Lunch: Rainbow Buddha Bowl
Prep time: 10-15 min
- ¼ cup cooked quinoa
- Spinach or leafy green of choice
- Red cabbage
- Organic canned sweet corn
- Sliced baby bella mushroom
- Shredded carrot
- ½ an avocado
- 1-2 tbsp Trader Joe’s Green Goddess dressing
- Trader Joe’s Everything But the Bagel seasoning and microgreens for topping
- Cook your quinoa according to your package instructions.
- When finished cooking, add all ingredients to a bowl and enjoy right away!
Dinner: Gluten-Free Pasta with Cooked Veggies
Prep time: >10 minutes
Cook time: 10 minutes
- 3/4 cup Trader Joe’s Brown Rice & Quinoa Fusilli Gluten-free pasta
- 1 – 1 1/2 cups marinara sauce of choice
- 1 tsp. extra virgin olive oil
- ¼ cup packed sliced baby bella mushrooms
- ¼ cup yellow squash or zucchini squash, sliced
- ¼ cup sweet yellow onion, chopped
- Sprinkle each of garlic salt, dried basil, and black pepper
- Optional: pumpkin seeds and hemp hearts on top for extra nutrients
- In a medium sized pot, bring water to a boil (just enough so that the pasta will be submerged).
- Add in pasta and lower to a fast simmer.

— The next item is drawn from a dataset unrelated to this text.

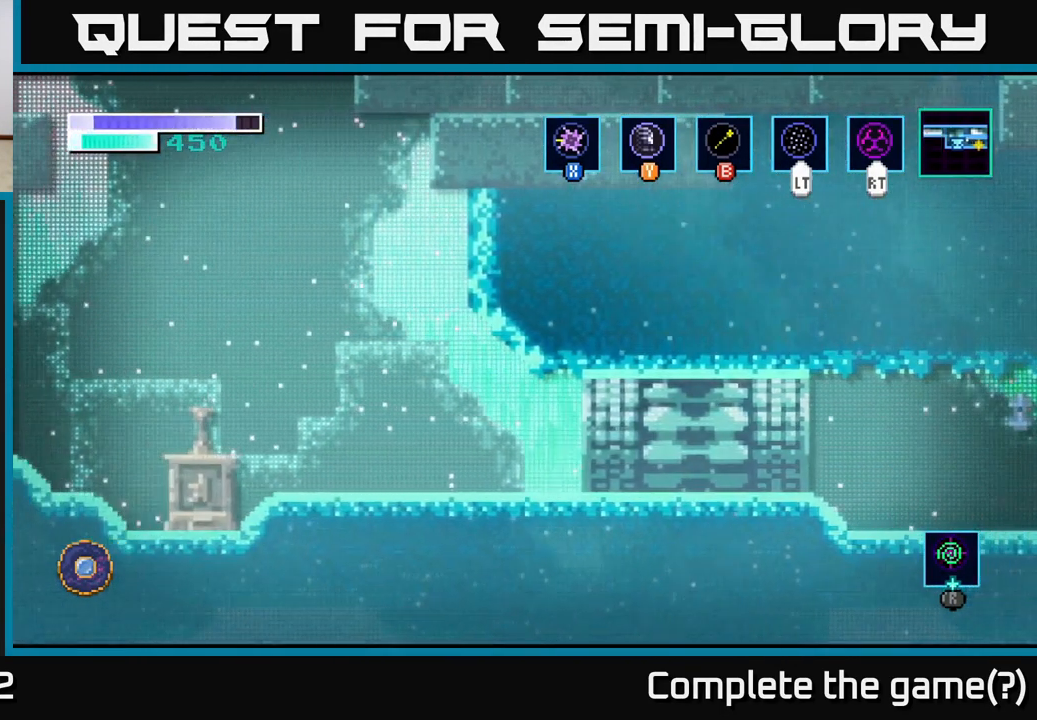
{"buttons": [], "left_stick": "left", "right_stick": "center", "events": []}
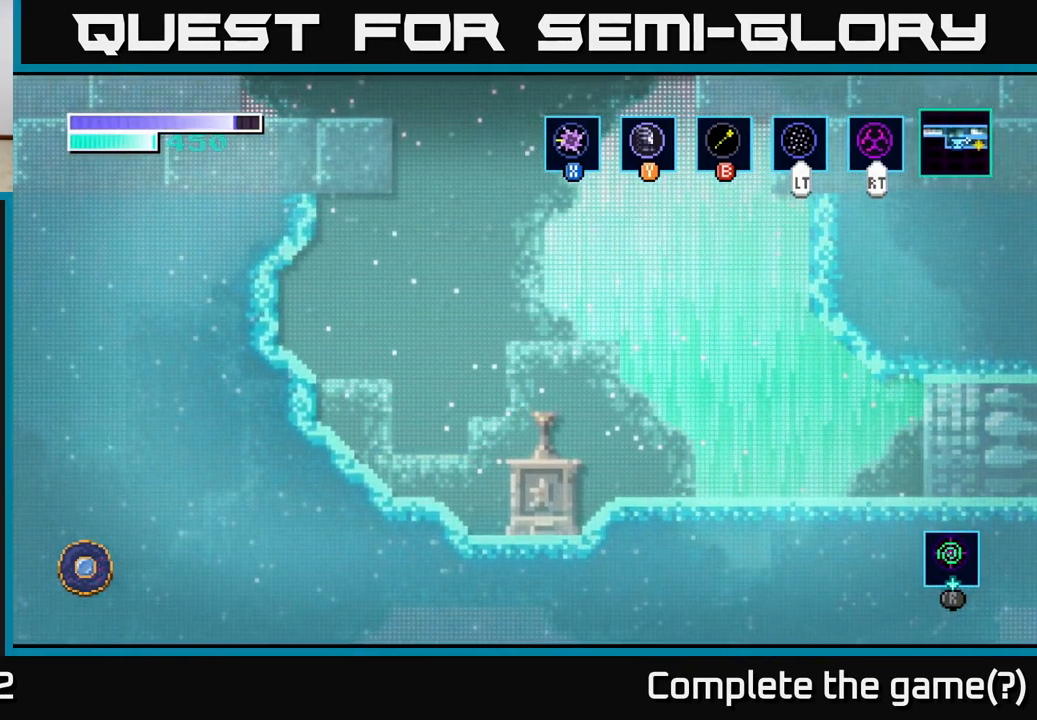
{"buttons": [], "left_stick": "center", "right_stick": "center", "events": [[499, "left_stick", "center"]]}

Let cook for ~10 minutes or until the noodles are plenty soft.
- While the pasta is cooking, bring a fry pan to medium heat and pour in oil.
- Add in mushroom, squash, onion, and seasonings, and sauté for about 10 minutes or until the veggies are cooked down. Remove from heat and set aside when finished.
- Once pasta is finished cooking, drain the water, rinse the noodles, then place back on the stove on low heat, add in sauce, stir, and let warm for several minutes.
- Serve immediately with veggies and toppings of choice and enjoy.